● **Aim of the task**: What you write should be an exact repeat of the lines from the one with "CHF 5’500 à 7’500 / mois" through the final line below, minus the pictures.

● **Extracted information**:
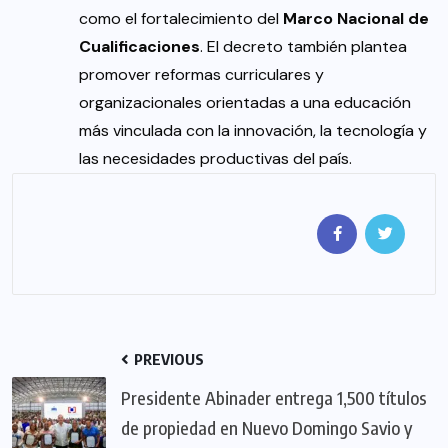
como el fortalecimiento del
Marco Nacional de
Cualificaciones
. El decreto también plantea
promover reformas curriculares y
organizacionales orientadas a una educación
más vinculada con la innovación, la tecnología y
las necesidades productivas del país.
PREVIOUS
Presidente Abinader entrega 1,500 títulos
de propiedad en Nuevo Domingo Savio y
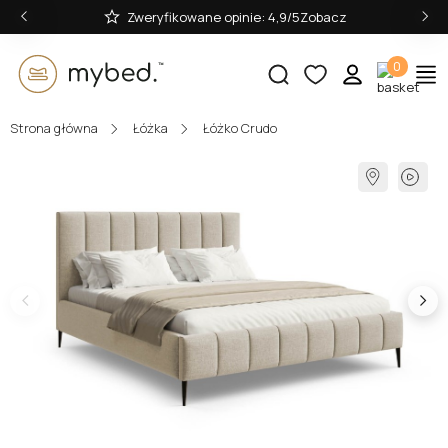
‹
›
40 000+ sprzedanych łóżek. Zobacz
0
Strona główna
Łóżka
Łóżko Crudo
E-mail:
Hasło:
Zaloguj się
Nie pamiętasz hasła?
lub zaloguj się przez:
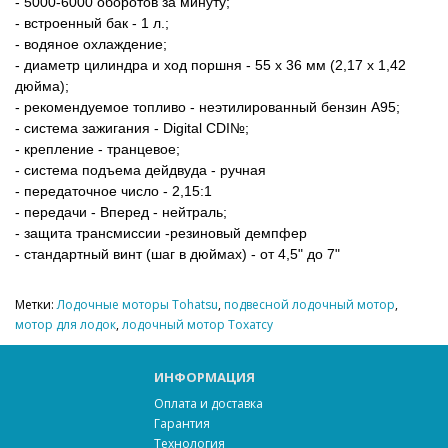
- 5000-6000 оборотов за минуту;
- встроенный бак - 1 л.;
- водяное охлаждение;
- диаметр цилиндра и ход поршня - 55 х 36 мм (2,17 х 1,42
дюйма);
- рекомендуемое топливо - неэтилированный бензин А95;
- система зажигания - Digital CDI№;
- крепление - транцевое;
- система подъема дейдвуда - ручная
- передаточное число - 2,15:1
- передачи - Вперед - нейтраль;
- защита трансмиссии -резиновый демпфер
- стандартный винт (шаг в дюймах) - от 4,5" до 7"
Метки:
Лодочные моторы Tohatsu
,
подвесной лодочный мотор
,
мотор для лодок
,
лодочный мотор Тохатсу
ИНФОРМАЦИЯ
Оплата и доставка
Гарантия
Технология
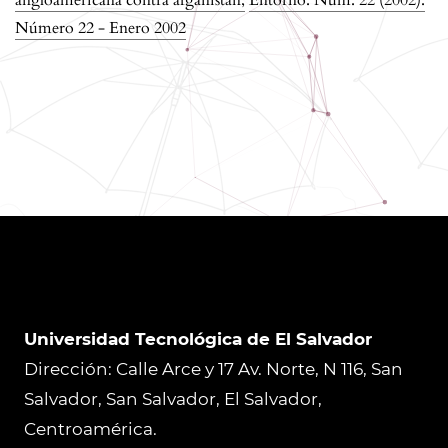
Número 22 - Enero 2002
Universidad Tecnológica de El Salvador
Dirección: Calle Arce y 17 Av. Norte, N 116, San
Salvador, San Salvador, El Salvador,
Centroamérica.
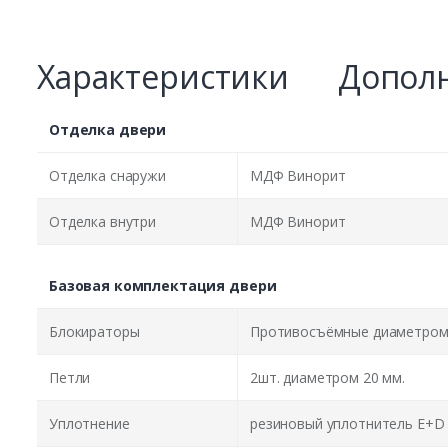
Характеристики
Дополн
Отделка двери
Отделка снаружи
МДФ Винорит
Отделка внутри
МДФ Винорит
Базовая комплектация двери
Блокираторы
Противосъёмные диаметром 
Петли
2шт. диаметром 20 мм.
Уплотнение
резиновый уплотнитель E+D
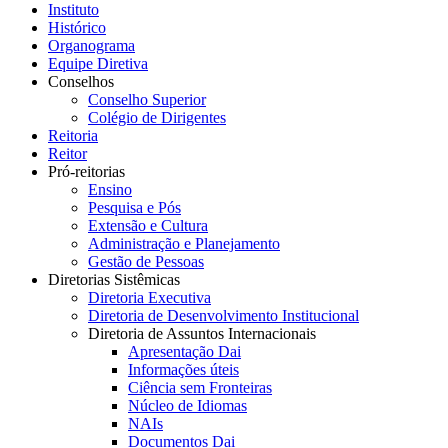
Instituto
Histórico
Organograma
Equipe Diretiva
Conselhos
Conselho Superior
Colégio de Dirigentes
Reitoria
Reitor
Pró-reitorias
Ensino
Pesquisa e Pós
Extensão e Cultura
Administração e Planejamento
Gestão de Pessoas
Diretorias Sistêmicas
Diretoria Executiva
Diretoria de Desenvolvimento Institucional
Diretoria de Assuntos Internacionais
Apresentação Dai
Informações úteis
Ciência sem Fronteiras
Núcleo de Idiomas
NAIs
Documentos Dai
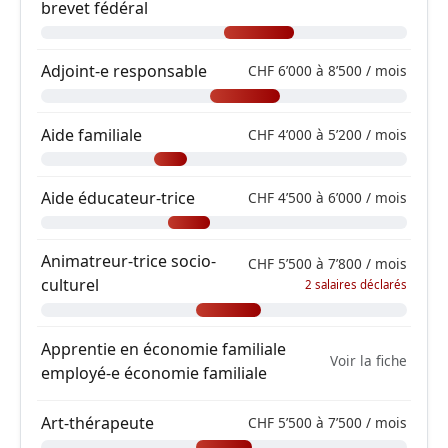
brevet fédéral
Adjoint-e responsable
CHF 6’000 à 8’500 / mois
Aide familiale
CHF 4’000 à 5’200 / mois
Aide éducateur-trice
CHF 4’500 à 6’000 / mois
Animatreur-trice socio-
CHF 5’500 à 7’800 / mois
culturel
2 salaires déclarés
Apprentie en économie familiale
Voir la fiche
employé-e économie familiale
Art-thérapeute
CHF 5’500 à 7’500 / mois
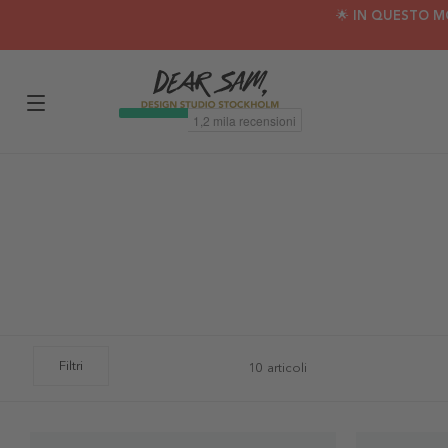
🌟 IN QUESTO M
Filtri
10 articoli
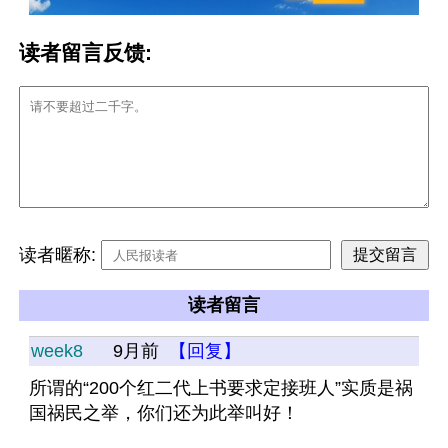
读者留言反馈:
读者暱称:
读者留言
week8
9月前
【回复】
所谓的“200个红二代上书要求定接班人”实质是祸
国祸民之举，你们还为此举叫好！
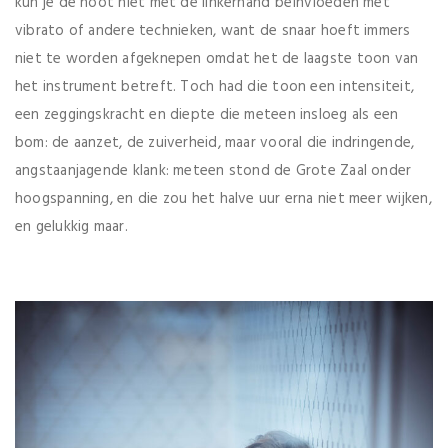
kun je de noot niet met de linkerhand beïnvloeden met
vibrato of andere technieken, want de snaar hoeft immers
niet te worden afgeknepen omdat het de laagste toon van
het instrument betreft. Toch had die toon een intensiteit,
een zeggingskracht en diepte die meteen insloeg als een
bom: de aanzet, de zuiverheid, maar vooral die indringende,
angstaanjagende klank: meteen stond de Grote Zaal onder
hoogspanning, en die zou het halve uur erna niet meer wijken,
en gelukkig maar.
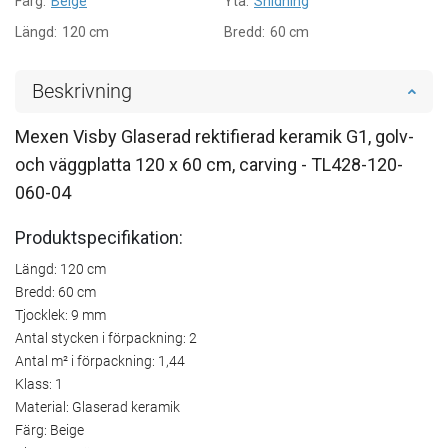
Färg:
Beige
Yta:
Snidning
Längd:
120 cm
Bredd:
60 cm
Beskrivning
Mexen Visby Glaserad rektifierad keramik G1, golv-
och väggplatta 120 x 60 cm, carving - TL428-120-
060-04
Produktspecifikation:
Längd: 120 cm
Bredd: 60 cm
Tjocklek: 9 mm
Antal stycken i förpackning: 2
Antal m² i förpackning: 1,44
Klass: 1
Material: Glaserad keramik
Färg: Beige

● **Task result**:
CHF 5’500 à 7’500 / mois
🌟 IN QUESTO M
Filtri
10 articoli
读者留言反馈:
读者暱称:
读者留言
week8
9月前
【回复】
所谓的“200个红二代上书要求定接班人”实质是祸
国祸民之举，你们还为此举叫好！
kun je de noot niet met de linkerhand beïnvloeden met
vibrato of andere technieken, want de snaar hoeft immers
niet te worden afgeknepen omdat het de laagste toon van
het instrument betreft. Toch had die toon een intensiteit,
een zeggingskracht en diepte die meteen insloeg als een
bom: de aanzet, de zuiverheid, maar vooral die indringende,
angstaanjagende klank: meteen stond de Grote Zaal onder
hoogspanning, en die zou het halve uur erna niet meer wijken,
en gelukkig maar.
Färg:
Beige
Yta:
Snidning
Längd:
120 cm
Bredd:
60 cm
Beskrivning
Mexen Visby Glaserad rektifierad keramik G1, golv-
och väggplatta 120 x 60 cm, carving - TL428-120-
060-04
Produktspecifikation:
Längd: 120 cm
Bredd: 60 cm
Tjocklek: 9 mm
Antal stycken i förpackning: 2
Antal m² i förpackning: 1,44
Klass: 1
Material: Glaserad keramik
Färg: Beige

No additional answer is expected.